(Items from a data source)

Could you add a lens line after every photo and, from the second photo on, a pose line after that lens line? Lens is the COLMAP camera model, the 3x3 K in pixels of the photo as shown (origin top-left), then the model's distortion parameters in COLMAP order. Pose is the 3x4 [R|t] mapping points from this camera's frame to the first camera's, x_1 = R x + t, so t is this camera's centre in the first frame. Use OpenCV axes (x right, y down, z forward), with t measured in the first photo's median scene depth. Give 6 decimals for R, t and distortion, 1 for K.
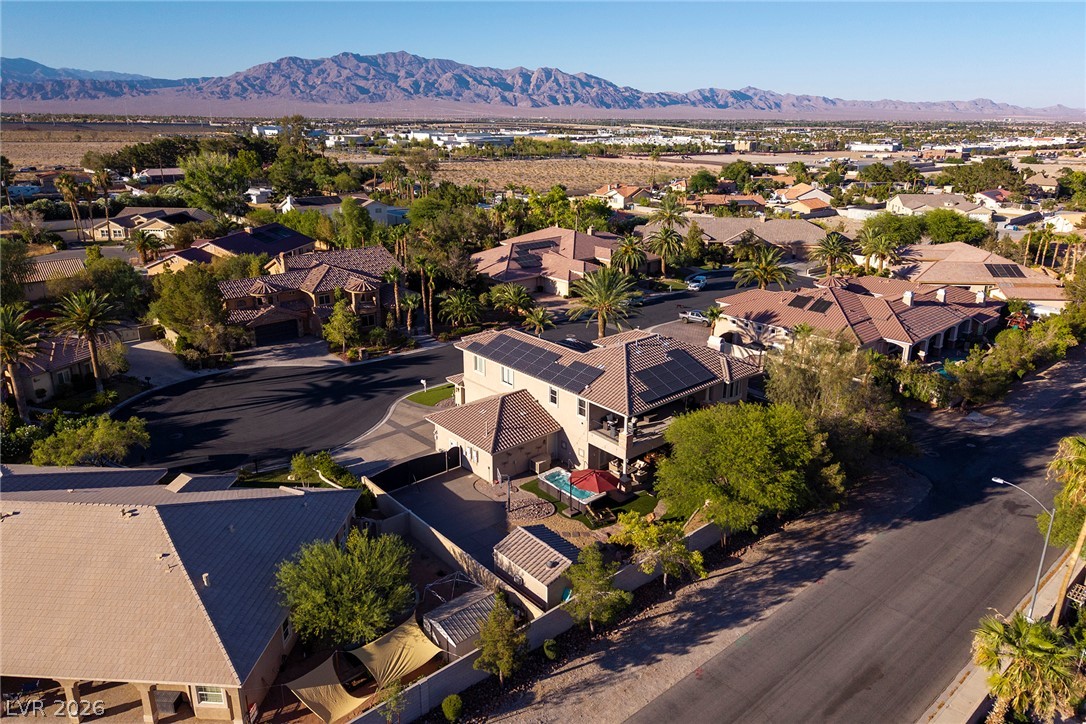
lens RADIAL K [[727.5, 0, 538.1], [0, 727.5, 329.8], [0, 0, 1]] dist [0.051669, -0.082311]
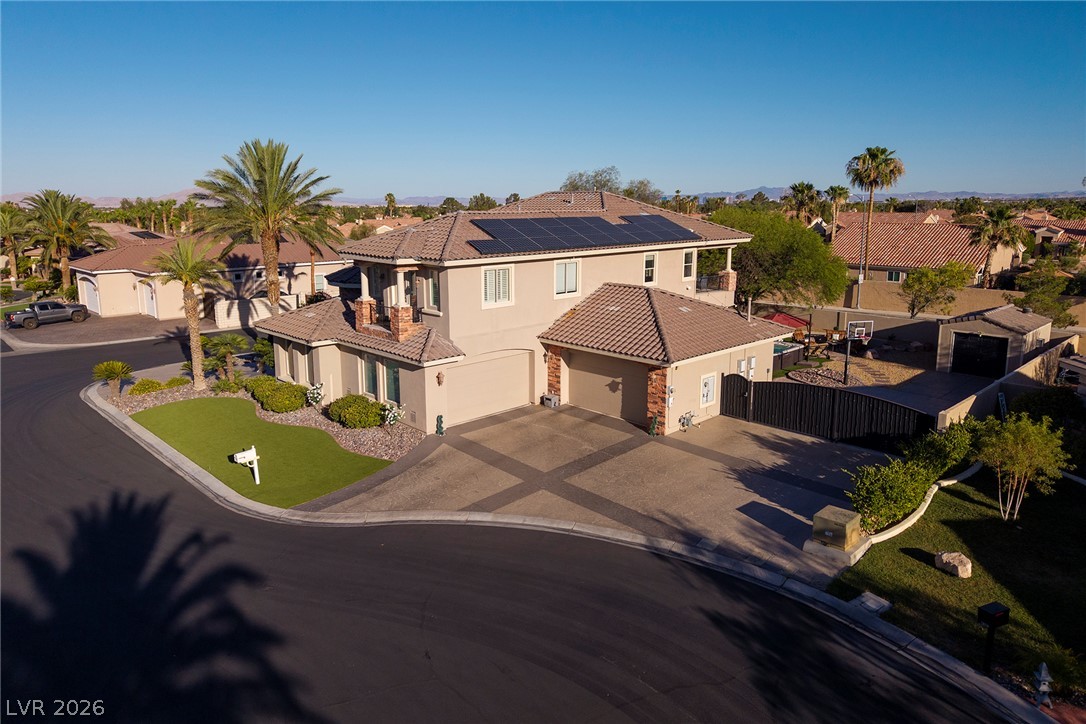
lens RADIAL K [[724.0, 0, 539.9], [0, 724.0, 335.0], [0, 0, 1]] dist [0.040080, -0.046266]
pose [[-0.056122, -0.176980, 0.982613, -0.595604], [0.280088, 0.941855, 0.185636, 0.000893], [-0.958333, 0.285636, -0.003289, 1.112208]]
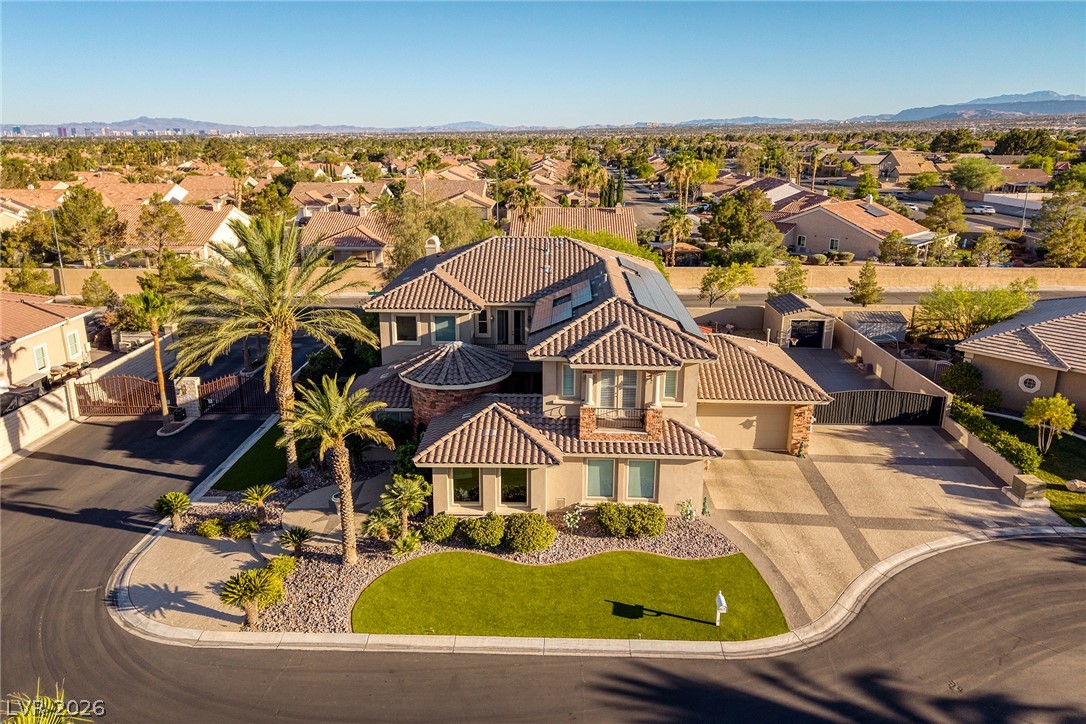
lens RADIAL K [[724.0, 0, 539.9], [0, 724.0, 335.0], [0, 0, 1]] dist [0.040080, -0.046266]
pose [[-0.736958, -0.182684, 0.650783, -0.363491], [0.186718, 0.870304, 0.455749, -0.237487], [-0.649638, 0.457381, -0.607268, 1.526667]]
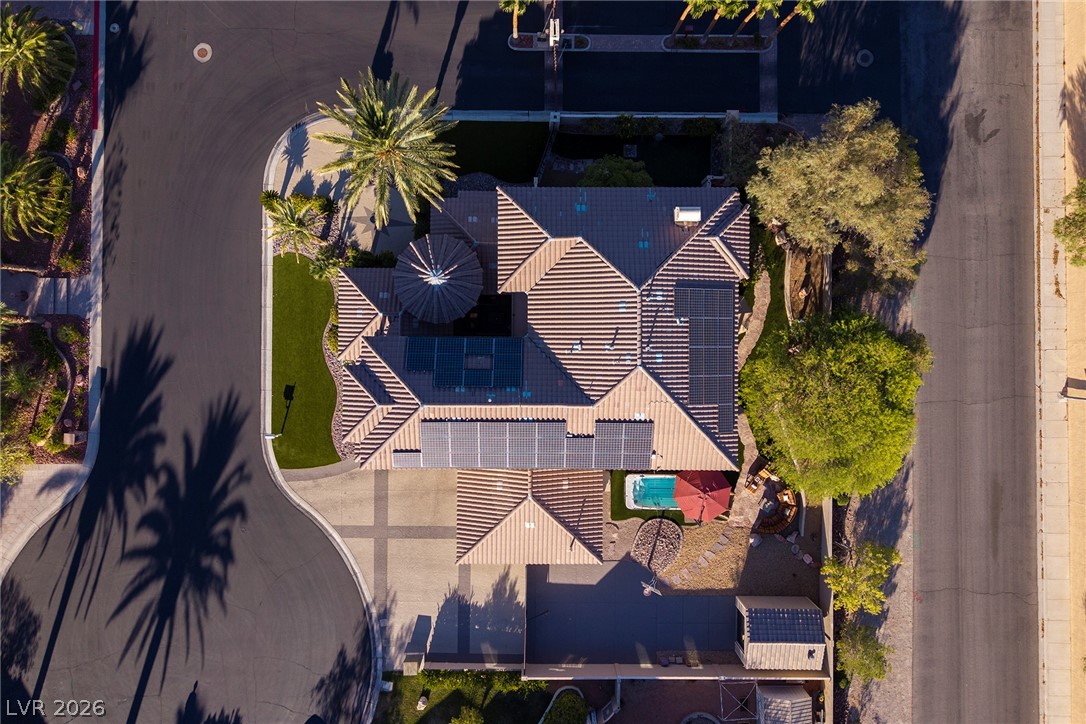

Work instructions: Reproduce these records exactly, but not the pictures.

Output below:
Could you add a lens line after every photo and, from the second photo on, a pose line after that lens line? Lens is the COLMAP camera model, the 3x3 K in pixels of the photo as shown (origin top-left), then the model's distortion parameters in COLMAP order. Pose is the 3x4 [R|t] mapping points from this camera's frame to the first camera's, x_1 = R x + t, so t is this camera's centre in the first frame. Use OpenCV axes (x right, y down, z forward), with t measured in the first photo's median scene depth. Give 6 decimals for R, t and distortion, 1 for K.
lens RADIAL K [[727.5, 0, 538.1], [0, 727.5, 329.8], [0, 0, 1]] dist [0.051669, -0.082311]
lens RADIAL K [[724.0, 0, 539.9], [0, 724.0, 335.0], [0, 0, 1]] dist [0.040080, -0.046266]
pose [[-0.056122, -0.176980, 0.982613, -0.595604], [0.280088, 0.941855, 0.185636, 0.000893], [-0.958333, 0.285636, -0.003289, 1.112208]]
lens RADIAL K [[724.0, 0, 539.9], [0, 724.0, 335.0], [0, 0, 1]] dist [0.040080, -0.046266]
pose [[-0.736958, -0.182684, 0.650783, -0.363491], [0.186718, 0.870304, 0.455749, -0.237487], [-0.649638, 0.457381, -0.607268, 1.526667]]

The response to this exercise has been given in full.